The business took off, and with each new cake, Komeh was more convinced she made the right decision about her career change two years before. Another feather in her cap was competing against professional chefs on the Food Network show Bakers versus Fakers in 2017. She has even made cakes for celebrities, including Marcell Dareus and Stephen A. Smith.

But as wonderful as those experiences have been, the joy her cakes bring to people is what keeps Komeh baking day after day. “One of my favorite things was seeing a little girl come in. She was having a rock climbing party. When she saw the cake, she just squealed,” she says. “When I get that reaction, it’s perfect. They’re just so happy.”

Komeh also makes cakes for Icing Smiles, a nonprofit organization that provides custom celebration cakes to families affected by the critical illness of a child, according to the Icing Smiles website.

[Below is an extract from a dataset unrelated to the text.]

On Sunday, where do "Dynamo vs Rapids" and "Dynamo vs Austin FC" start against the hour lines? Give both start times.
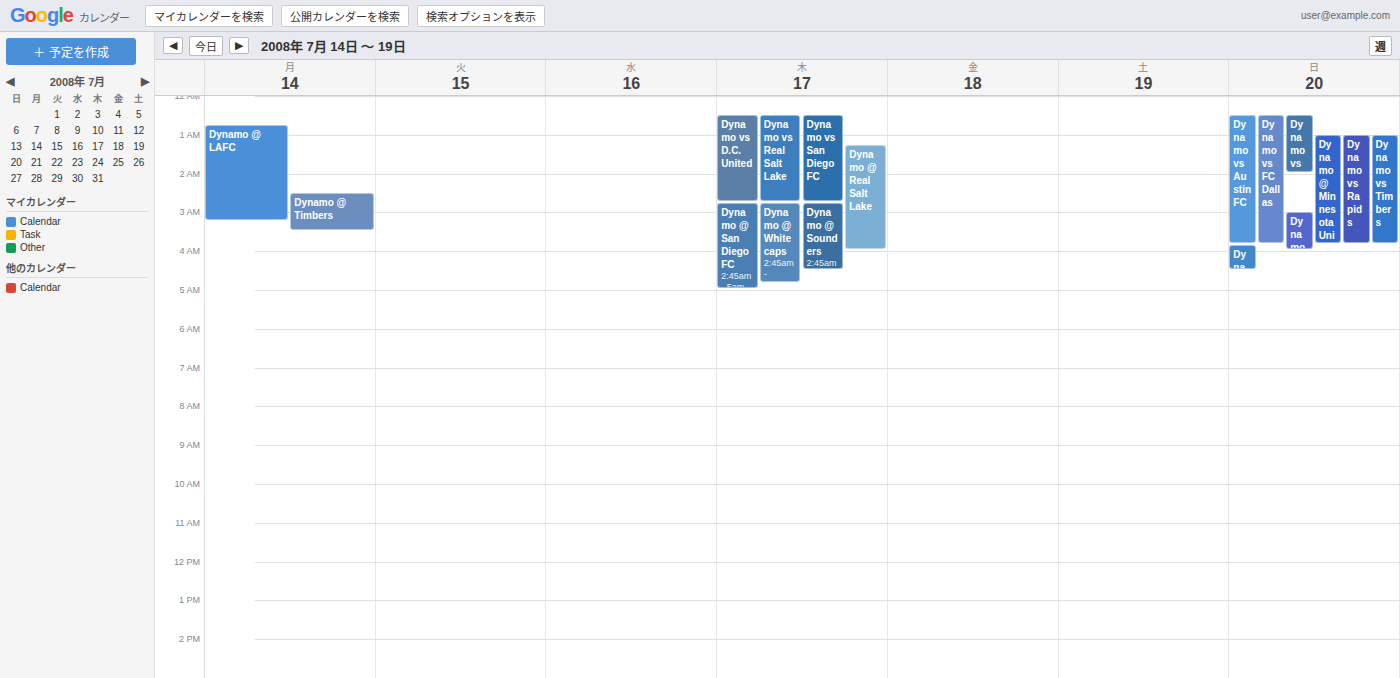
"Dynamo vs Rapids": 1:00 AM, exactly on the 1 AM line. "Dynamo vs Austin FC": 12:30 AM, halfway between the 12 AM and 1 AM lines.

CakEffect contributed to the Hoover City Schools Foundation’s Denim and Dining event and the Alzheimer’s of Central Alabama Garden Art Party. “We said we wanted to be a part of the community,” Cardell says.

Several months ago, Komeh moved CakEffect from Homewood to a larger space at The Village at Brock’s Gap in Hoover, where they have more room to be a walk-in bakery (offering cupcakes, cheesecakes and gourmet popcorn, too) with some seating for patrons. She says the community’s response to the bakery has been “wonderful.”

Her family helps her at the bakery, and she still looks to Buddy and other famous cake artist role models, like Duff Goldman and Ben Cullen, for inspiration. She welcomes people’s ideas about what they want on their cakes, but she also loves when she is given creative freedom to make a cake for someone that is both unforgettable and a work of art. Ten years have passed since she decided to veer away from a law career and try her hand at professional cake-making. Like that little girl who squealed at the sight of her cake, Komeh still gets excited when she walks into the bakery to start on the day’s confections.

“There’s so much I’ve learned,” Komeh adds. “I have learned about owning a business. There’s a lot that goes into it.”